According to a May 6 report from the European Monitoring Centre for Drugs and Drug Addiction (EMCDDA) and the European Agency for Law Enforcement Cooperation (Europol), collaboration between European and Latin American gangs, specifically from Mexico and Colombia, results in the production, consumption, and transit of high-quality cocaine and methamphetamines in Europe.
“The overproduction of cocaine in Colombia […] drives criminal organizations to look much more to Europe, where the price of cocaine is also higher than in the United States,” Martin Verrier, an adjunct professor at the George C. Marshall European Center for Security Studies, a U.S. Department of Defense regional center in Germany, told Diálogo.
Most cocaine manufacturing takes place in Colombia, Bolivia, and Peru; however, the new analysis describes how cocaine is now being processed in Europe, primarily in Belgium, Spain, and the Netherlands, EMCDDA indicates.
“This growing influx in Europe is reflected in EMCDDA statistics, which show an increase in the purity of cocaine seized and demonstrating an increase in the supply on the streets,” Verrier said.
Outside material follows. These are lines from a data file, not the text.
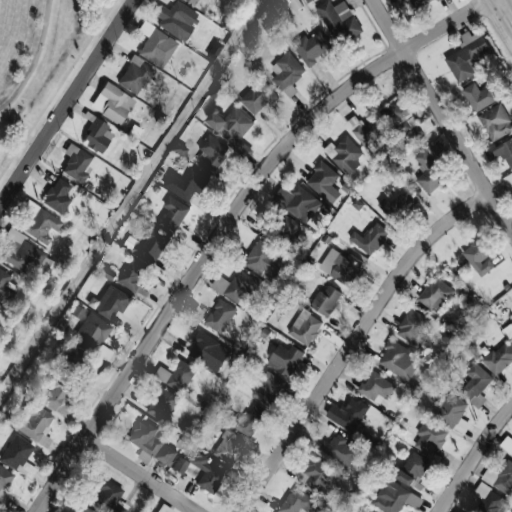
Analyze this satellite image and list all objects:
building: (191, 1)
building: (418, 3)
road: (510, 3)
building: (176, 19)
building: (339, 20)
road: (496, 25)
building: (312, 47)
power tower: (227, 48)
building: (213, 50)
park: (37, 55)
building: (466, 55)
road: (35, 59)
building: (287, 73)
building: (135, 75)
building: (479, 96)
building: (257, 97)
road: (67, 102)
building: (112, 103)
road: (441, 114)
building: (399, 115)
building: (495, 122)
building: (230, 124)
building: (367, 132)
building: (97, 136)
building: (500, 151)
building: (211, 154)
building: (344, 154)
building: (77, 164)
building: (430, 169)
building: (508, 181)
building: (324, 183)
building: (185, 184)
building: (57, 196)
building: (297, 202)
building: (396, 207)
building: (172, 215)
road: (225, 225)
building: (369, 238)
power tower: (97, 244)
building: (152, 245)
building: (27, 255)
building: (479, 256)
building: (263, 261)
building: (340, 266)
building: (132, 275)
building: (240, 286)
building: (435, 294)
building: (326, 300)
building: (111, 302)
building: (220, 316)
building: (412, 327)
building: (305, 328)
building: (92, 332)
building: (508, 332)
road: (354, 341)
building: (208, 351)
building: (498, 358)
building: (284, 360)
building: (399, 360)
building: (75, 362)
building: (176, 376)
building: (475, 384)
building: (376, 387)
building: (267, 388)
building: (54, 390)
building: (162, 404)
building: (451, 409)
building: (349, 416)
building: (251, 421)
building: (34, 425)
building: (430, 436)
building: (152, 442)
building: (507, 443)
building: (229, 447)
building: (341, 449)
road: (473, 457)
building: (413, 468)
building: (199, 471)
building: (315, 474)
road: (142, 475)
building: (500, 477)
building: (5, 484)
building: (107, 494)
building: (395, 498)
building: (490, 500)
building: (296, 501)
building: (164, 509)
building: (86, 510)
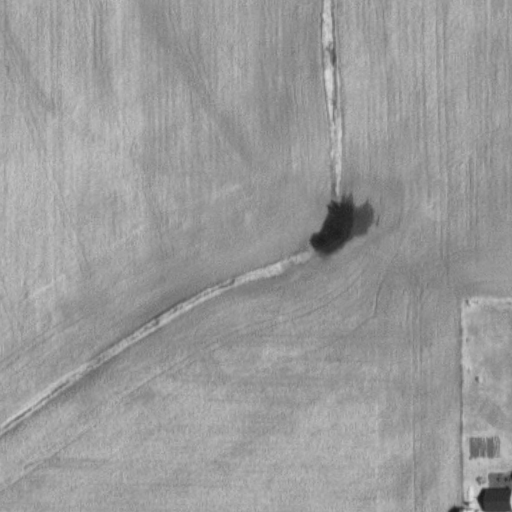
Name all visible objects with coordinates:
building: (511, 498)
For his part, Alexis Goosdeel, director of the EMCDDA, said on the organization’s website that Europe is facing a growing threat from a more diverse and dynamic drug market, driven by closer collaboration between European and international criminal organizations.
Laurente Laniel, senior scientific analyst at EMCDDA told InSight Crime, an organization that studies organized crime in Latin America and the Caribbean, that “cocaine base that is used in Europe is imported into carrier materials, chemically concealed within the structure of materials such as plastics, charcoal, and cocoa pulp. This makes the cocaine harder to detect by law enforcement.”
While the demand in the European market exists, the continent also serves as a gateway to the Middle East and Asia, where the price per kilogram of cocaine is much higher than in the United States, Carolina Sampó, coordinator of Argentina’s Center for Studies on Transnational Organized Crime, told Diálogo. As such, Sampó described illegal narcotics operations between Latin America and Europe as “cooperation.”
“Distribution in Europe is handled by organizations such as the Albanian or Italian mafia. However, the Colombian and Mexican cartels have their specific influences […]. The Colombians participate in this exchange because the largest cocaine production is in their country. The Mexicans have a lot of experience in trafficking from Colombia to the United States, Africa, and Europe,” Sampó said. “In fact, it was discovered that Mexican criminal organizations were in charge of triangulating cocaine through Africa to [smuggle it] to the United States, because it reduced the possibility of their shipments being seized.”
As an example of that cooperation, Laniel said, Dutch narcotraffickers ensure that labs are set up with all the necessary equipment and chemicals and take care of waste disposal, while Mexicans provide the “cooks” who have the expertise needed to manufacture high quality crystal methamphetamine.
“This results in record levels of drug availability, increased violence, corruption, and increased health problems. We must […] invest in more coordinated actions not only in Europe, but also with our international partners in producer and transit countries,” Goosdeel said.